Night WriterJuly 29, 2017 07:45 am
Another you need to realize about people like Lemley is that he is rightly classified as a propagandist. There is no chance of ever filing an ethics complaint against him as Stanford doesn’t care. He never engages in real debate on any issue.
He is a propagandist with no ethical constraints.
Night WriterJuly 29, 2017 07:42 am
I do have to question your ability to understand patent law if you haven’t figured out that Lemley is a highly unethical person that is intent on burning down the patent system.
Night WriterJuly 29, 2017 07:34 am
@2 I missed that.
Actually, part of Mark Lemley’s speech about the patent system will survive involves showing the number of patents filed where he includes foreign filings and lies by saying that the weakening of the patent system has not affected filings.
What this snake is doing is trying to quell the alarm sounds so he can finish sinking the ship. He is a highly unethical person.
(And Edward is right. He is like the Der Fuhrer saying pointing to population studies of the Jews during the Holocaust and saying that the jews are doing fine.)
You know, there is no debate with Lemley. He lies. He makes up statistics. He publishes whatever he wants in joke law journal articles. He presents himself as an academic on the radio and lies and misrepresents. And, there is no recourse against him. Stanford doesn’t care as long as they get their fame and money. Law journals are a joke. I would welcome a debate with Lemley. I could have a presentation of Lemley’s misconduct and he could try to explain it.
But, just consider, that Lemley knows that foreign filings are way up and presented a chart without normalizing the chart and using it to support his hypothesis that the weakening of the patent system had not affect US filings of patent applications. Open deceit. And, he did it like he was operating in his role as an academic.
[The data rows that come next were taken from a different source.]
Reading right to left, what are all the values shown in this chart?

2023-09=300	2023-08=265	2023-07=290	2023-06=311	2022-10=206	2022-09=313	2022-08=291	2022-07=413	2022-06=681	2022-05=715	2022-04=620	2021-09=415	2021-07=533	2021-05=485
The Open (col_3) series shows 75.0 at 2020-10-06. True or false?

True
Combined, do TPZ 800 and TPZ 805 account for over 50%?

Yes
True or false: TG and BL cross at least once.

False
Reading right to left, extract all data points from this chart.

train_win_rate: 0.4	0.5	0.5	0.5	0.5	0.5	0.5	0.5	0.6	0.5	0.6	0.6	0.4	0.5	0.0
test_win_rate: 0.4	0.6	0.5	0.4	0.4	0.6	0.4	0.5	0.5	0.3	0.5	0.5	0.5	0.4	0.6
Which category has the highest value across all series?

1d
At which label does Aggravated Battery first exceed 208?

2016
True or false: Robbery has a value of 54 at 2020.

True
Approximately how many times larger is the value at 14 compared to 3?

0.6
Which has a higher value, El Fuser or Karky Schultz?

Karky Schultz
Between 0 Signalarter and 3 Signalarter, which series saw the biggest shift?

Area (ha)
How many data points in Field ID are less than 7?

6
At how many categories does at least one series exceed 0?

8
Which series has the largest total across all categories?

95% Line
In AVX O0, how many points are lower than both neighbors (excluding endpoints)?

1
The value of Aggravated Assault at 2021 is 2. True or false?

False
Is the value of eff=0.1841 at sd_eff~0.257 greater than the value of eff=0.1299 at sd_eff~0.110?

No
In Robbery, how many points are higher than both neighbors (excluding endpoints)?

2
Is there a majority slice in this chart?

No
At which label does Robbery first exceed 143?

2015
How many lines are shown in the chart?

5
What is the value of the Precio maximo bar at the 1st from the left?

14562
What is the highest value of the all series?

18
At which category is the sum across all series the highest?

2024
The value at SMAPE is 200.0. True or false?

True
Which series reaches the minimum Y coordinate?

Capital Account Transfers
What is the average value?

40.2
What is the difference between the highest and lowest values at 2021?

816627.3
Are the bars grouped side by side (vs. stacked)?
Warren TuttleJuly 29, 2017 06:16 am
Great historical perspective. Spot on macro view from someone with tremendous front lines tech experience, who also respects America’s grass roots inventors. I nominate Marshall Phelps to be the next Director of the USPTO.
Edward HellerJuly 28, 2017 08:15 pm
Lemley? He is going to be a principal amicus against Oil States and in favor of IPR. Citing Lemley as some sort of Joan of Arc, rescuing a beaten patent system from total oblivion is like hiring Der Fuhrer to help with Jewish refugees.
Night WriterJuly 28, 2017 06:38 pm
You have to give money to the Latte and the like if you want to help rebuild the patent system. Their votes are purchased.